◆ Aim of the task:
Arrange the lines in the records below as a numbered list, starting at the line that contains "本期平均费用（元）, 上期平均费用（元）" and ending at the line that contains "What is the value". Leave out blank lines and pictures.

◆ Data for analysis:
►

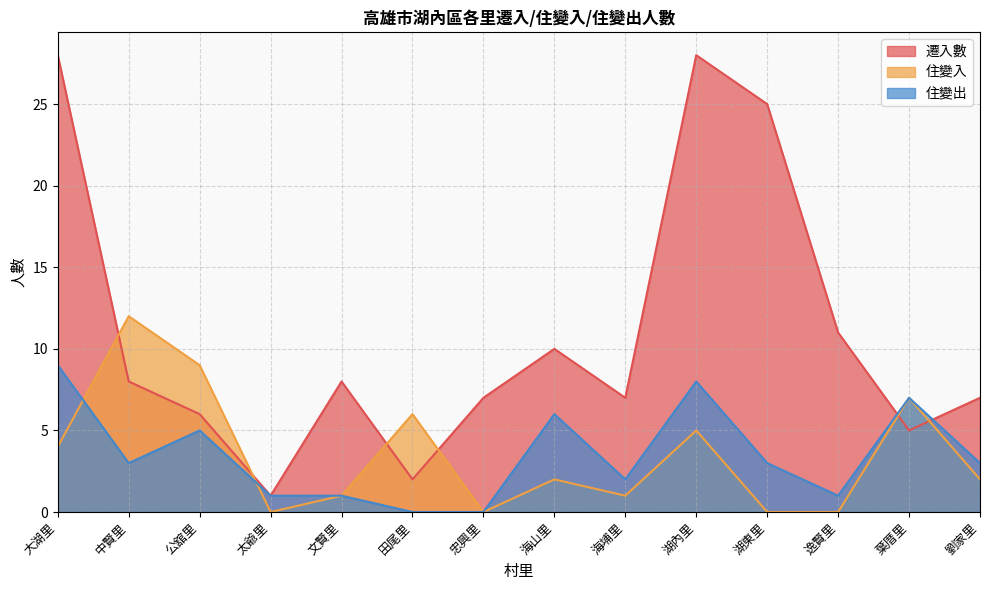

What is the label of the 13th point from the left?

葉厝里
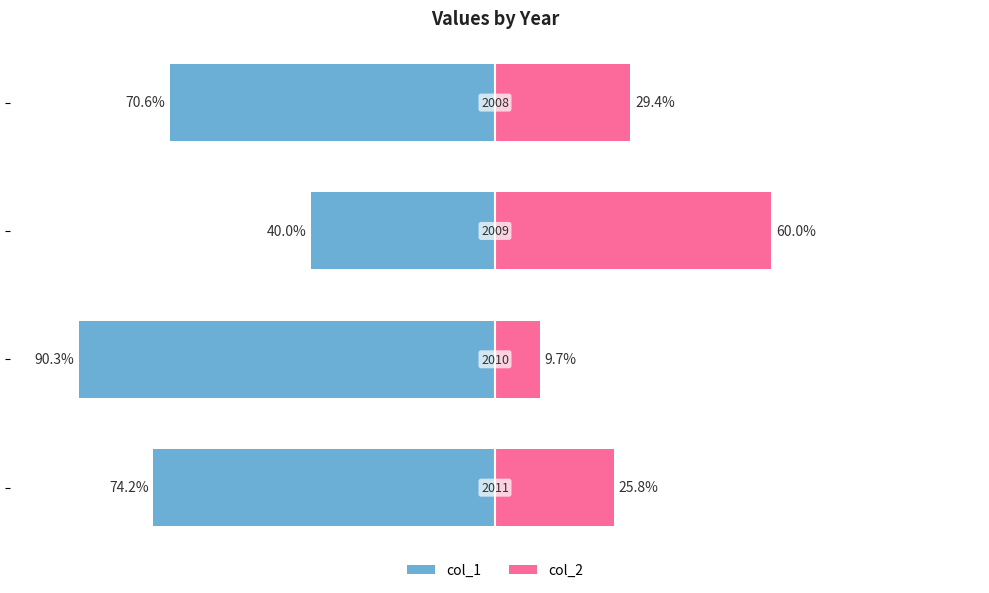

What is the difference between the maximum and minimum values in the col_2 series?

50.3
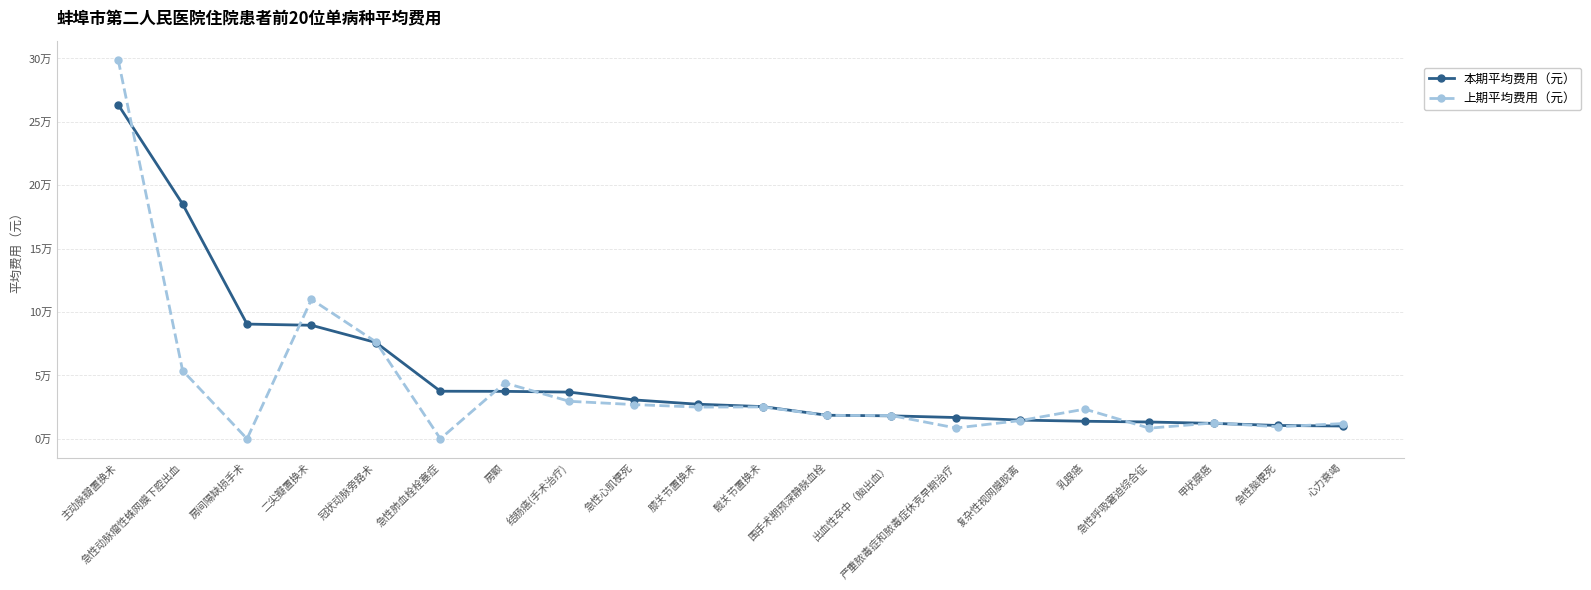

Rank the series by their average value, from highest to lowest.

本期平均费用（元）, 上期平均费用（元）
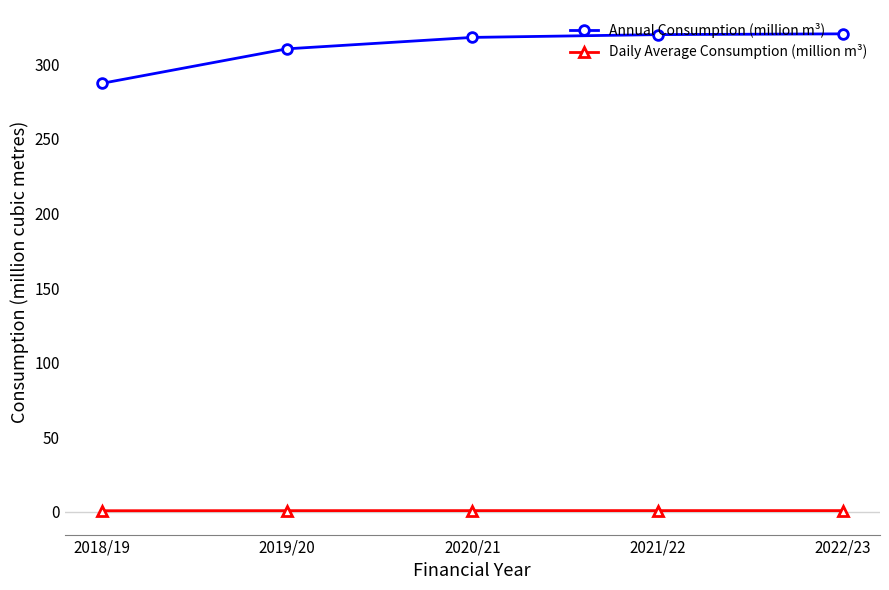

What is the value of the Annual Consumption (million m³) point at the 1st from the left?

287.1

◄
►

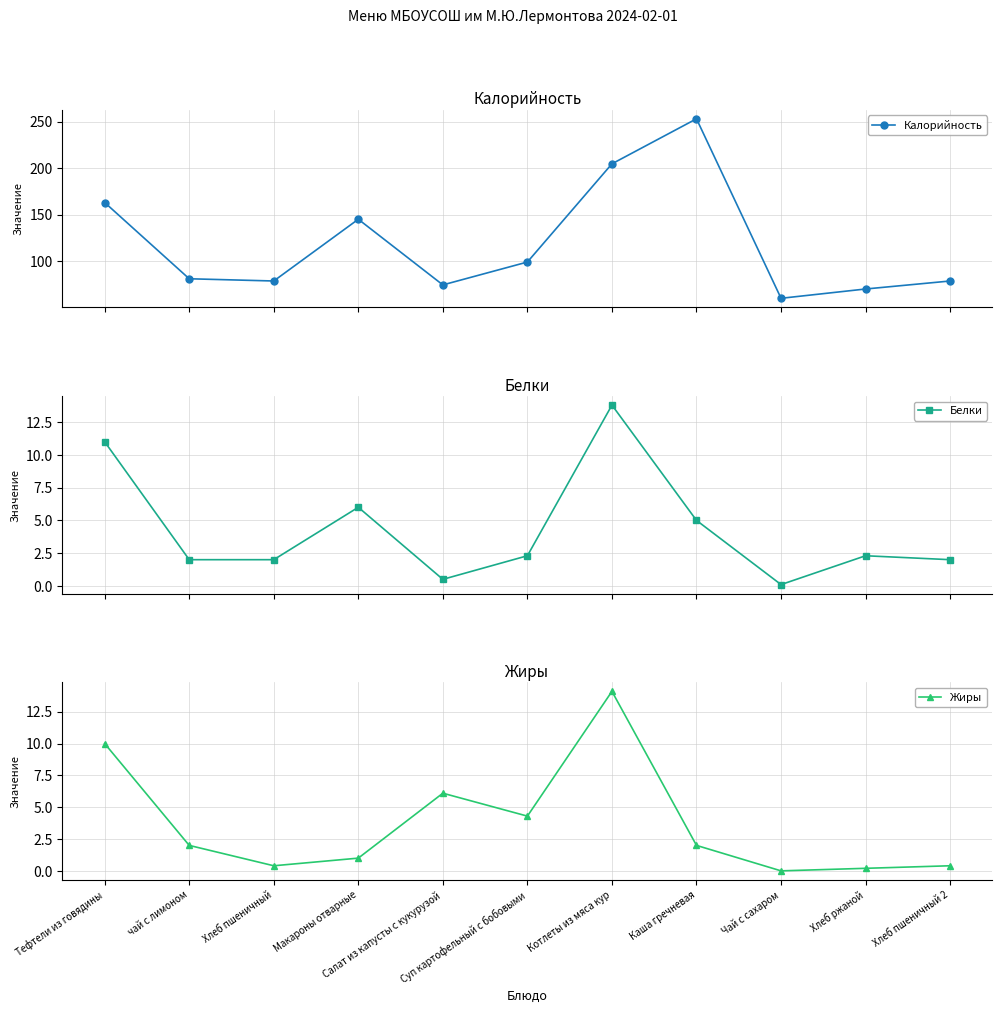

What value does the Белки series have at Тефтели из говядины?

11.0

◄

◆ Written reply:
1. 本期平均费用（元）, 上期平均费用（元）
2. What is the value of the Annual Consumption (million m³) point at the 1st from the left?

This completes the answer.